San Antonio Express-News (Sunday)
Dominion case pulls back curtain at Fox
NEW YORK — It wasn’t critics, political foes or their bosses that united Fox News stars Tucker Carlson, Sean Hannity and Laura Ingraham when they gathered via text message for a gripe session shortly after the 2020 election.
It was their own network’s news division.
“They’re pathetic,” Carlson wrote.
“THEY AREN’T SMART,” Ingraham emphasized.
“What news have they broken the last four years?” Hannity asked.
The Nov. 13, 2020, conversation was included among thousands of pages of recently released documents related to Dominion Voting Systems’ $1.6 billion defamation lawsuit against Fox for its post-election reporting. Like much of what was uncovered, the exchange ultimately may have little bearing on whether Fox will be judged guilty of libel.
Instead, the material offers insight into how Fox’s stars and leadership responded at a time of high anxiety and how giving its audience what it wanted to hear took precedence over reporting uncomfortable truths.
The revelations have bolstered critics who say Fox News Channel should be considered a propaganda network rather than a news outlet.
Yet while Fox’s news side has seen the prominent defections of Shepard Smith and Chris Wallace in recent years, it still employs many respected journalists — such as Jennifer Griffin, Greg Palkot, John Roberts, Shannon Bream, Bryan Llenas, Jacqui Heinrich and Chad Pergram.
They’re left to wonder whether the raft of recent stories about Fox — from the Dominion documents and from Carlson’s use of U.S. Capitol security video to craft his own narrative of the Jan. 6, 2021, attack — will make their jobs more difficult. Will fewer people want to work with them because of the dominance of Fox’s opinion side?
Fox says it has increased its investment in journalism by more than 50 percent under Suzanne Scott, Fox News Media CEO, and usually leads its rivals in ratings during major breaking news stories.
“We are incredibly proud of our team of journalists who continue to deliver breaking news from around the world and will continue to fight for the preservation of the First Amendment,” the network said in a statement.
Some of the information revealed in recent weeks illustrates how, in many ways, Fox has become less of an agenda-setter than an outlet that follows its audience, said Nicole Hemmer, a Vanderbilt University professor and author of “Partisans: The Conservative Revolutionaries Who Remade American Politics in the 1990s.”

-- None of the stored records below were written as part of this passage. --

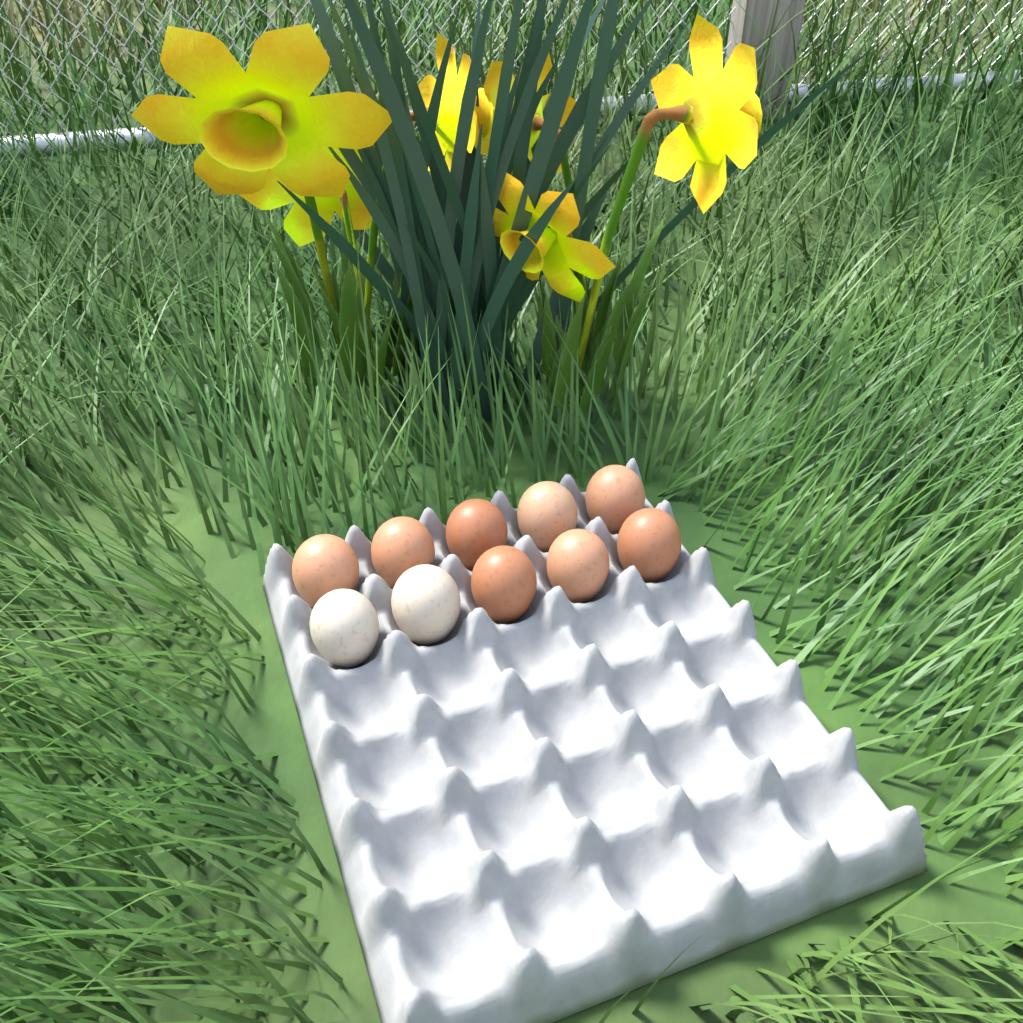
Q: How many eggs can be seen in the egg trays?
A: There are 10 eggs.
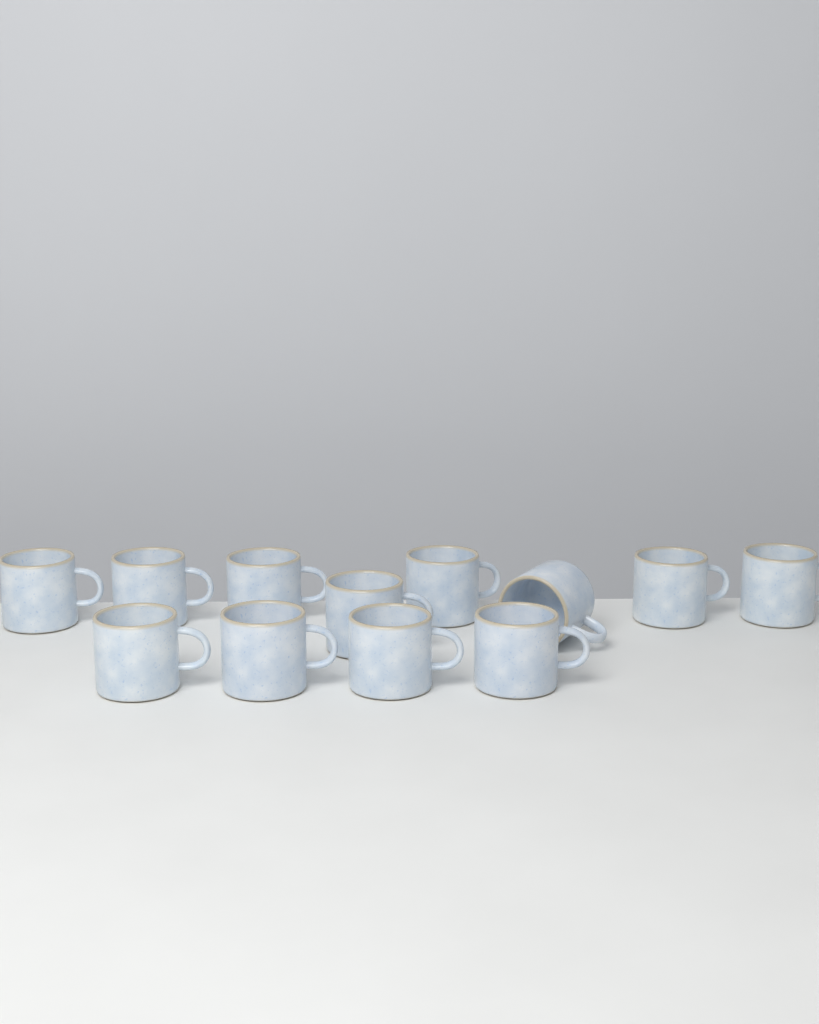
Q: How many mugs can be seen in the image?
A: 12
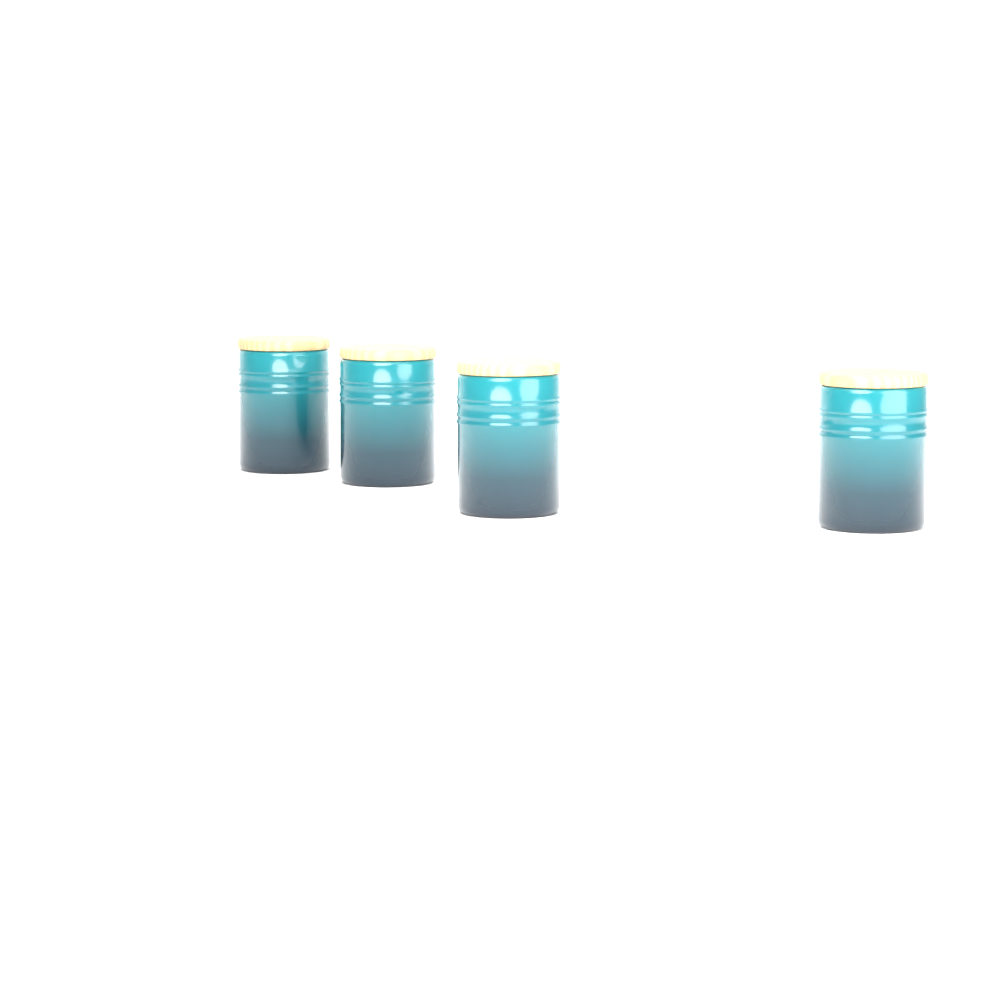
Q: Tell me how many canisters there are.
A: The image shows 4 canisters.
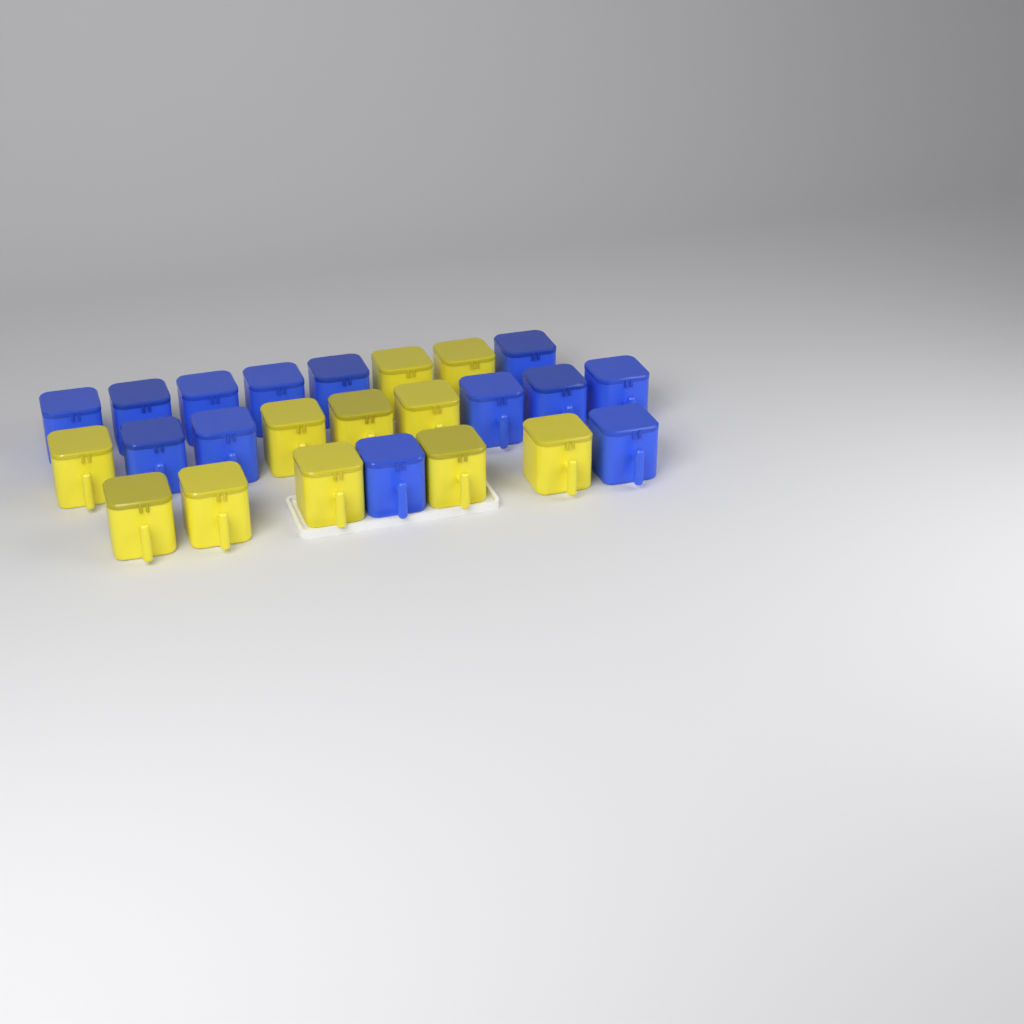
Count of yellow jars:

To date, no one in Fox management has talked about the Dominion case to its journalists, leaving some wondering whether there is anyone standing up for them, said one Fox journalist, who spoke on condition of anonymity for fear of professional retribution.
In a brief filed Friday, Fox said that many of the exhibits that Dominion has introduced were internal communications, “often inflammatory and headlinegrabbing, but irrelevant to any issue in dispute.”
“There is some fine journalism still being done at Fox News today,” said Kathleen Hall Jamieson, director of the Annenberg Public Policy Center at the University of Pennsylvania. She cited the transition of “Fox News Sunday” from Wallace to Bream.
The fallout from the Dominion case, however, leaves open the question of whether Fox journalists will be allowed to do their jobs unconstrained by other forces, she said.
“It would be useful for Fox News, at this point, to make a clear statement that the news division has complete and total autonomy and that a clear line is drawn between it and the rest of Fox,” Jamieson said.